Repeat all of the data below word for word, keeping no images.

**Provided data**

[Start of section]

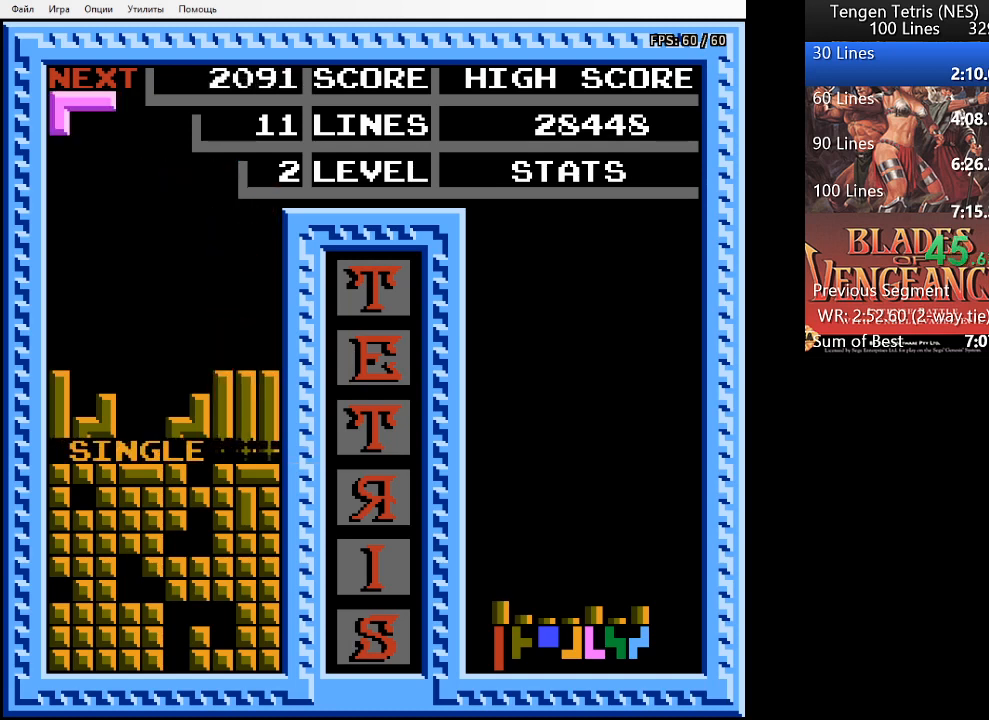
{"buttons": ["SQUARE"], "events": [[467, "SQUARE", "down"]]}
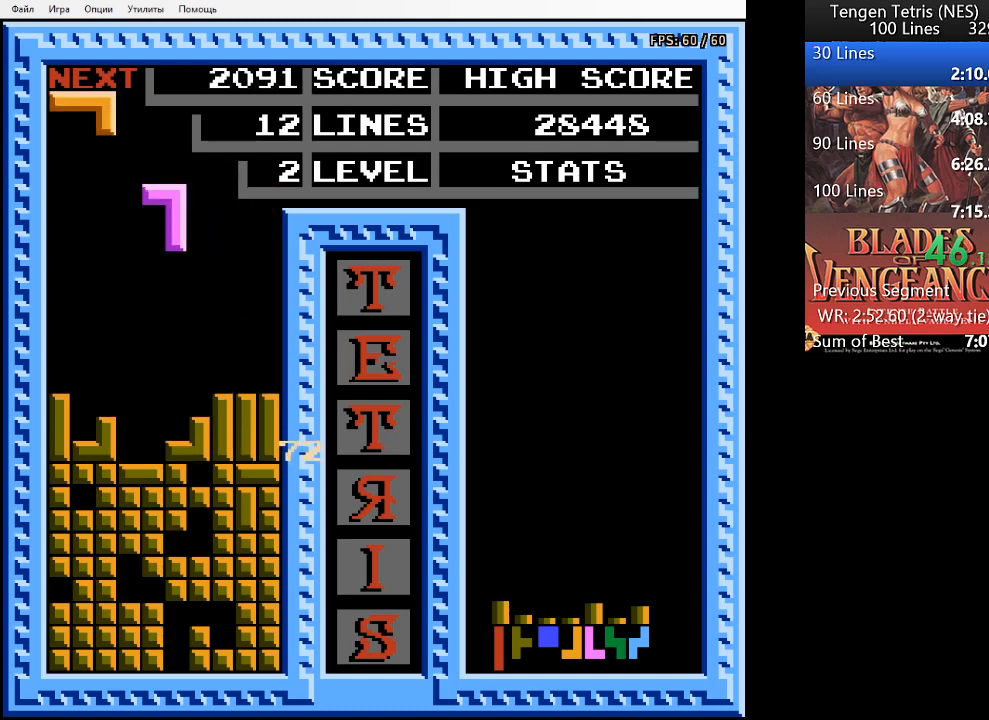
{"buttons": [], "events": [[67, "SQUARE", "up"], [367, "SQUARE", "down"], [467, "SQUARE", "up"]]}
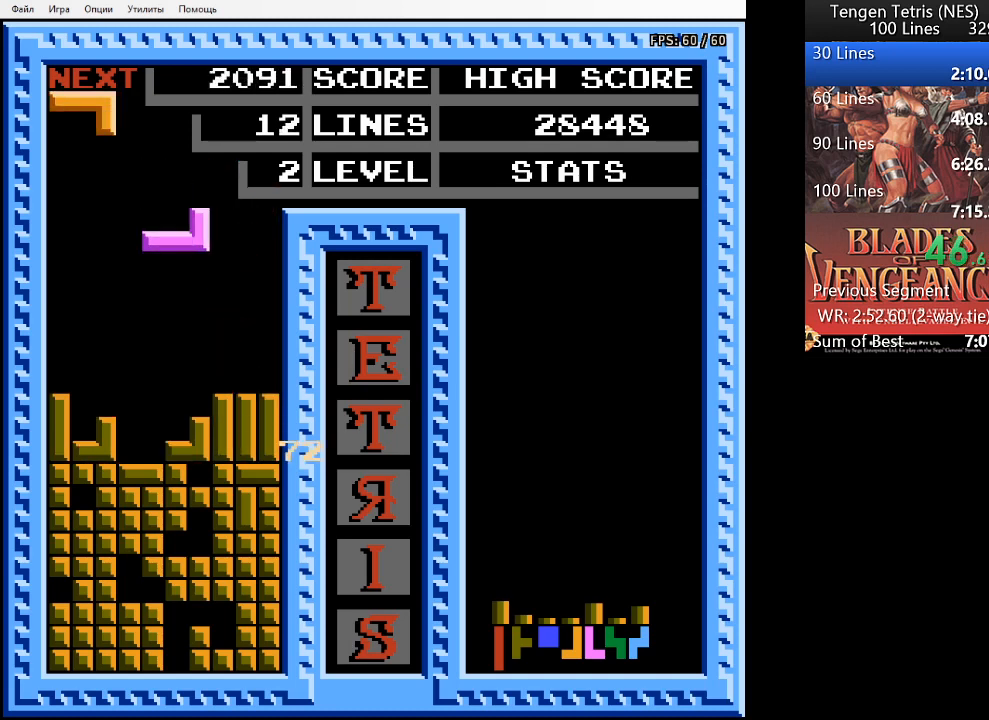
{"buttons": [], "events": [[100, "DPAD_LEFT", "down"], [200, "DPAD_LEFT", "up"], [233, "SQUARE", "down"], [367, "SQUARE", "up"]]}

[End of section]

**Solution to this problem**
{"buttons": ["SQUARE"], "events": [[467, "SQUARE", "down"]]}
{"buttons": [], "events": [[67, "SQUARE", "up"], [367, "SQUARE", "down"], [467, "SQUARE", "up"]]}
{"buttons": [], "events": [[100, "DPAD_LEFT", "down"], [200, "DPAD_LEFT", "up"], [233, "SQUARE", "down"], [367, "SQUARE", "up"]]}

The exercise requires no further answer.